Players can play PC games with Xbox controllers and Xbox games with mouse and keyboard. What a time.
Interestingly, interest for Microsoft and Sony’s VR technology on their consoles is currently tied. Microsoft’s Hololens has attracted more attention than Sony’s more established offering has.
The Switch has experienced the largest increase in developer interest, and will host close to a fifth of games currently in development.
The Switch now stands as the platform developers are most interested in. This is for good reason. The well documented “Switch Tax” has provided a profitable port destination for existing game franchises.
Augmented Reality (A.R.)/ Virtual Reality (V.R.)
Almost half of developers are working on AR/VR games; not a significant change from last year’s results.
The changes in this segment of the industry lie within which companies are most likely to succeed in capturing market share. HTC Vive now leads the industry by developer interest, beating the tie it had with Oculus Rift last year.
The debate over which of these two distinct offerings will be the dominant “immersive reality” technology seems to favor AR over VR. Developers surveyed favored AR significantly over VR (34% to 19%), and investments made by companies seem to indicate agreement on the potential of Augmented Reality.
The majority of game developers are working more than 40 hours a week, but only about a quarter of those are doing so under orders from management. Most respondents instead willingly pressured themselves to do so.

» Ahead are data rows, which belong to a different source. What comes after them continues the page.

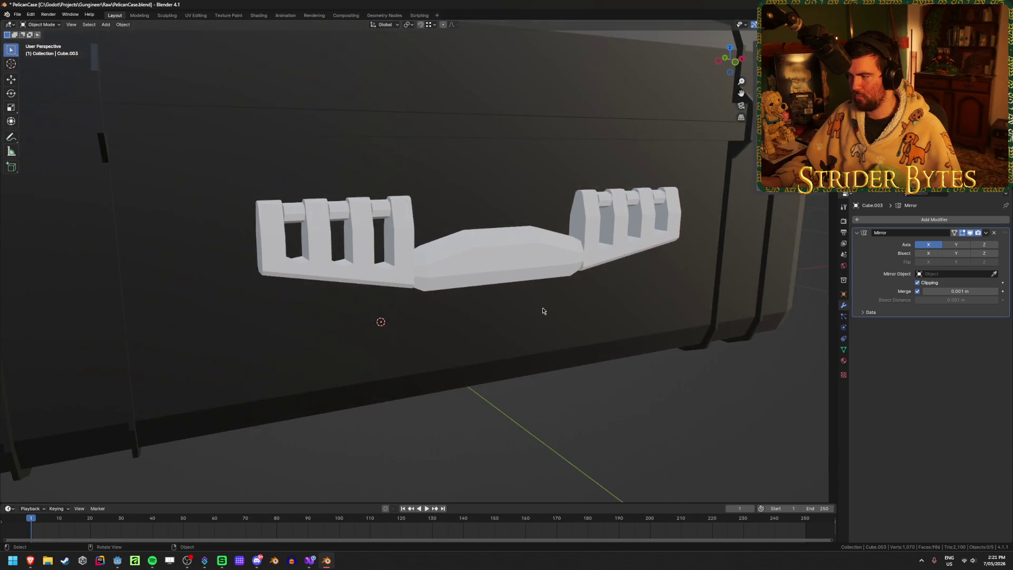
scroll(543, 311, "down", 6)
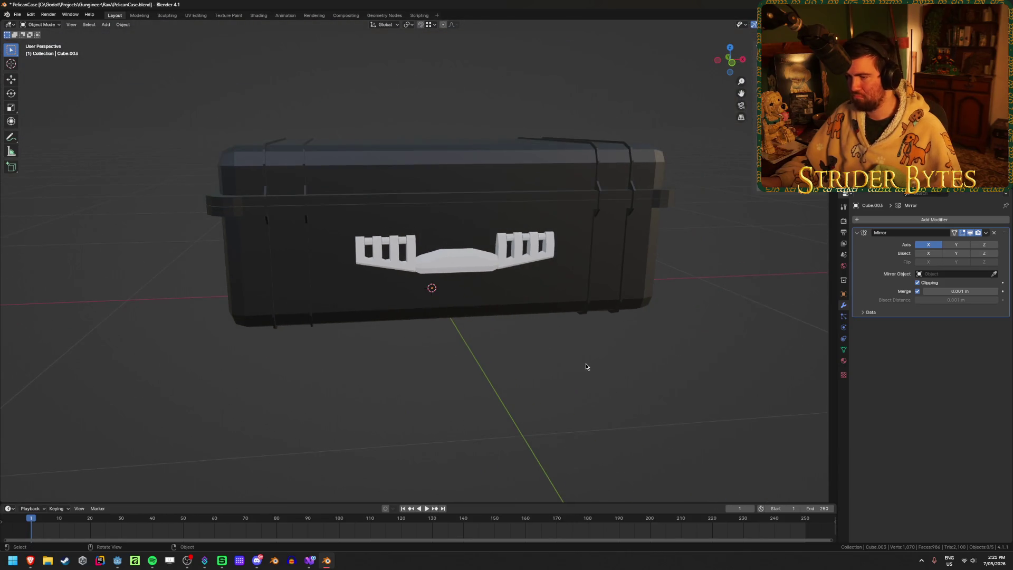
Step: Add a new cube and shrink it to 0.078 scale
mouse_move(555, 378)
middle_mouse_down()
mouse_move(453, 359)
mouse_move(521, 385)
mouse_move(575, 386)
middle_mouse_up()
scroll(495, 386, "up", 6)
scroll(481, 386, "down", 3)
scroll(575, 386, "down", 3)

Many game developers also feel as though they should unionize. Almost half agree that they should, but only 21% realistically think this will happen. The opportunity given for elaboration on their answers indicates that this may be related to the increasingly recognized greed of game studio executives.
The overt monetization of games also seems to be easing. With the increasing controversy surrounding loot boxes, currently less than 10% of games being developed will include them. However, a significant portion will still include premium currencies (22%), paid DLC (24%) and subscriptions (14%).
Finally, it seems the next generations of consoles are still relatively far out as only 2% are working on games for those consoles exclusively. 16% indicated that their games would be available on current and next-gen consoles, and a notable 37% of respondents claim the platform for their current project is yet to be decided.
The full report is available for free upon sign-up ahead of the Game Developers Conference in March.
Overall, our Union continues to prosper. Game on.